Here are some circumstances under which The Boy Next Door would be advisable viewing:
1. Drunk, alone, and you’ve given up.
2. Drunk, with friends, hooting and hollering at how thunderingly stupid it is.
3. At a drive-in – drunk or sober – with someone you love who can distract you.
4. Drunk in one of those fancy VIP auditoriums because you can’t set money ablaze fast enough.
5. You know what, how about you just don’t?
Okay, I’m being flip. Admittedly, the latest film from trashterpiece auteur Rob Cohen (Stealth, Alex Cross, XXX, Fast and the Furious) and low-budget producer Jason Blum is so hilariously dunderheaded that I can’t really be mad at it. It is so bad that it loops back on itself and becomes an almost inspired form of comedy, full of terrible direction, terrible performances, and one of the most idiotic plots committed to the page in years. I would never recommend it in a trillion years for anyone who wants to see a good or original film.
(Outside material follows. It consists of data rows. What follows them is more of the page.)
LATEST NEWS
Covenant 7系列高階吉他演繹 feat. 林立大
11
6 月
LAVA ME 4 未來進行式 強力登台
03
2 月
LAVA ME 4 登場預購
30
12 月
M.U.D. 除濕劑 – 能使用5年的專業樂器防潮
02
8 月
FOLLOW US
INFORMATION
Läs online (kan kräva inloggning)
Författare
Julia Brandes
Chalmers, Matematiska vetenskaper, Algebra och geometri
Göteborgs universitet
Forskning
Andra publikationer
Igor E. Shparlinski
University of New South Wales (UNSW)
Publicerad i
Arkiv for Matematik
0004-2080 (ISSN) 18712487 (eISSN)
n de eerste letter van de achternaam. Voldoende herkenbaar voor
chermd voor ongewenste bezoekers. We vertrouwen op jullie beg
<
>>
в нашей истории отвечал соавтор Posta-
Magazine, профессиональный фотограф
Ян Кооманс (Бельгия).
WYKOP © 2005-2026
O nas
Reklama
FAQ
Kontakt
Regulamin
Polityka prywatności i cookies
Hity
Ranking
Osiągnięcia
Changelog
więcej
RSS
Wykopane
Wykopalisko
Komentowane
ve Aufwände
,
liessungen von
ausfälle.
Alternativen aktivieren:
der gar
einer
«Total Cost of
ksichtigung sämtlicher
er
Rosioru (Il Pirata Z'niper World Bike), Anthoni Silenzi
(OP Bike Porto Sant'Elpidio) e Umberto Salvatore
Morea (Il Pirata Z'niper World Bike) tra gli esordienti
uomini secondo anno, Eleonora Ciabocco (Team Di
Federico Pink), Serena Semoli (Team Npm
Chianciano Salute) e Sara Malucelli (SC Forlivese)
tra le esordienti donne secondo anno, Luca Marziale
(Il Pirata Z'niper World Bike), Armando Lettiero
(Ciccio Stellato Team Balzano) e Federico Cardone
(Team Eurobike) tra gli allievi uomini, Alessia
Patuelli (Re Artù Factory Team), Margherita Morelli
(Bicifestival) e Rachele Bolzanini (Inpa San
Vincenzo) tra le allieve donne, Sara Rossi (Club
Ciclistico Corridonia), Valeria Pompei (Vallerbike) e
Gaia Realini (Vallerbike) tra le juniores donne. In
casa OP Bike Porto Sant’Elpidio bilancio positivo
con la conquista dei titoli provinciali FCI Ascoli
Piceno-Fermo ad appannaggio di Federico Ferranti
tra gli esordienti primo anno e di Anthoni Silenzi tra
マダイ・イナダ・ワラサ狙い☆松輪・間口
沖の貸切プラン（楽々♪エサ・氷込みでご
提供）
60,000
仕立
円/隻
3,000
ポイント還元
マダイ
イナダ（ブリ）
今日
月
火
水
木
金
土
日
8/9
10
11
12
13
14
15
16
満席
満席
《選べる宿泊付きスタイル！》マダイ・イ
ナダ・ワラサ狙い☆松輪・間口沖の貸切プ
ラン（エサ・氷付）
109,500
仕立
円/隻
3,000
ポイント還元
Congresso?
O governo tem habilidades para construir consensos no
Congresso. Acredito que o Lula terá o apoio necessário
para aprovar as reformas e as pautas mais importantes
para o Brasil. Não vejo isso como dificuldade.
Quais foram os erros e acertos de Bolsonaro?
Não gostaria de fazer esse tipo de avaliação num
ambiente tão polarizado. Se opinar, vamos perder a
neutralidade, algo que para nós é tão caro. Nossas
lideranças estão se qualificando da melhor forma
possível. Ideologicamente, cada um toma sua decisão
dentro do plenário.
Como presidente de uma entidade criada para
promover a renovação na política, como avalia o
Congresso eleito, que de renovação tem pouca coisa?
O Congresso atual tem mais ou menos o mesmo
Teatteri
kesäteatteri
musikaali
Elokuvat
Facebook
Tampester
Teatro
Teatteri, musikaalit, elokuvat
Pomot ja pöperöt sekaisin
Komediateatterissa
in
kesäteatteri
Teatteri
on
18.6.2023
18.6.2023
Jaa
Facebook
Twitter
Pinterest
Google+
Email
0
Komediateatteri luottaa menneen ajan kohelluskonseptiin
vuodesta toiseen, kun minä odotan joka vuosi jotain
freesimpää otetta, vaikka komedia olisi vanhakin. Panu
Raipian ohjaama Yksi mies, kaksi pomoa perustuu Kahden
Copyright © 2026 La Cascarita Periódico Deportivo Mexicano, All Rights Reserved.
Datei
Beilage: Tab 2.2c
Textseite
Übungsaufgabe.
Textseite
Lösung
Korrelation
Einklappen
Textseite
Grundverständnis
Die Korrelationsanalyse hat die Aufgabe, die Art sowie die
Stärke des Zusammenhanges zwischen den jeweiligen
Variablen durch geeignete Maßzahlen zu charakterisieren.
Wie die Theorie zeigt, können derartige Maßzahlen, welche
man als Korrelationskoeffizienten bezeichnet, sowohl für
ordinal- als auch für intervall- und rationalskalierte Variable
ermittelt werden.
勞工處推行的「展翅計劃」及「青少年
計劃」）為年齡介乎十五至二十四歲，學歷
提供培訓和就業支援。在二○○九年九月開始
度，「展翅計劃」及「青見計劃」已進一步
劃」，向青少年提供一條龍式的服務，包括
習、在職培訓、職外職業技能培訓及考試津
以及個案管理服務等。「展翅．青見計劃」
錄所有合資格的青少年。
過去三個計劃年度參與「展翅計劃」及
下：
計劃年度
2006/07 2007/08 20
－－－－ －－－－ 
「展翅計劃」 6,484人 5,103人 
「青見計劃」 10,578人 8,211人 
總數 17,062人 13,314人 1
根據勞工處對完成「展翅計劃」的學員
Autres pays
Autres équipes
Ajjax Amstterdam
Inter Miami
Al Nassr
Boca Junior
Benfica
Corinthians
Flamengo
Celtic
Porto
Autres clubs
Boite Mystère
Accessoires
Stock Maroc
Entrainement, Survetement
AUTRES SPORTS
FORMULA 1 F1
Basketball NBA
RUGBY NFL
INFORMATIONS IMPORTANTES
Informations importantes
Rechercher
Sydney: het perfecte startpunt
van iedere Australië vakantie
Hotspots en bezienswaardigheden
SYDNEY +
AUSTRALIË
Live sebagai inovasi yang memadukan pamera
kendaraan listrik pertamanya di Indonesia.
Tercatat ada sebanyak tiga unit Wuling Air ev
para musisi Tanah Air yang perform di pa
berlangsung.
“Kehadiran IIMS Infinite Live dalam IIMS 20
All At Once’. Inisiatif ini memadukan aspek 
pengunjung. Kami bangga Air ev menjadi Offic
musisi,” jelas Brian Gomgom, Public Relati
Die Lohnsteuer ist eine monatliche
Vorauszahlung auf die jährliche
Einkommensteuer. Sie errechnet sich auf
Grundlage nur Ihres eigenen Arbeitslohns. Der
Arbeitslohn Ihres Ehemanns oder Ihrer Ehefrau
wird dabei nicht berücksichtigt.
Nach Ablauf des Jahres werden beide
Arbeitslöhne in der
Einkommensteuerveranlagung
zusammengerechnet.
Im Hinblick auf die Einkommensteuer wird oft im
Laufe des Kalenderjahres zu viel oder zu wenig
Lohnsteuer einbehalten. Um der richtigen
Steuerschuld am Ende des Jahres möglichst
However, I will go on record saying that I had infinitely more fun watching how terrible this is than how terrible something like Taken 3 is. Or maybe this week is so packed with awfulness I’m feeling charitable towards anything that even remotely makes me grin or chuckle.
Claire Peterson (Jennifer Lopez) is a high school or college level literary classics professor (seriously, the film never makes this point clear) with a fledgling marriage. Her ex (John Corbett) has moved out after being caught cheating, but he wants to make amends by spending more time with her and their often bullied, kind of nerdy, allergy prone teenage son (Ian Nelson). She’s not convinced, but she clearly wants to feel loved and sexy in the way her husband felt with the woman he slept with. She catches the eye of Noah Sandborn (Ryan Guzman), a twenty year old hottie who has moved next door to take care of his invalid uncle. He likes her, too, at one point forcing himself upon her and insisting that everything will go back to normal after they hook up. They go along with it, but she feels bad after a sex scene that’s Joe Eszterhas levels of hilarious. Noah wants their love to last forever, and he shows his dark side by going to any means necessary to bully her into spending a lifetime with him.
Rob Cohen is a master of utilizing every tool in the hack director playbook, from cats jumping out to scare people to some of the most hilariously on the nose ominous musical cues. I have given up hope that Cohen will ever turn in a good movie again. His movies are always corny, throwaway bits of entertainment that are never good, but are at least amusing in their daftness.
What’s most shocking is that this marks the screenwriting debut of Barbara Curry, a former Los Angeles assistant U.S. attorney. She worked on the Major Crimes Unit. She inspected mob hits, racketeering, kidnappings, major heists, basically the worst of the worst crimes. So if anyone could have created a credible film about an unhinged psychopath blackmailing someone into loving them, it would be her. And yet, this connection seems unfathomable because it’s the kind of film where people are too stupid to call the police even after the person in question has committed numerous assaults.
To believe in this lukewarm, gender swapped rehash of the James Foley/Mark Wahlberg vehicle Fear would require a full on lobotomy on the part of the viewer. It can’t even get minor, seemingly inconsequential details right, as evidenced by an uproariously anachronistic bit of dialogue when Noah presents Claire with what she – A FUCKING CLASSICS PROFESSOR – thinks is a first edition copy of her favourite book, The Iliad. It also has no clue how computers, garage doors, vice grips, the clutch on an automobile, simple physics, printers, tape, hidden cameras, bone marrow transplants, or cultural references work. Almost everything it attempts it screws up. It would have a perfect 100% except for a scene where someone off screen correctly tells a character how to use an epipen. If one life is saved in the future from this film and that one scene, it will all be worth it.
Lopez has a pretty simple job: make sure you don’t want to see her die. She does the bare minimum well. Guzman appropriately makes a buffet out of all of the scenery he comes in contact with, edging dangerously close to Jim Carrey in The Cable Guy territory. He’s fun to watch, but also exhausting in his potency and the character’s goofball plans. Kristin Chenoweth, however, walks off with the whole damn show as Claire’s boss and sympathetic best friend. She knows to camp things up a bit. She and Guzman understand damn well they’re in a Rob Cohen film.
By the time the film’s literal barn-burning finale rolls around, The Boy Next Door has at the very least not overstayed its welcome. It gets in and out in 90 tacky minutes and never attempts to force anything else down the audience’s throats. I wondered long and hard if this would be the kind of film I could have fun with if I was drunk enough, and I’m pretty sure if there were other people around in the same inebriated state it would be a fun sit through a bad film. It was just bad enough to feel that my time wasn’t wasted. It was more laughs than I had at the movies this week. That’s in no way an endorsement.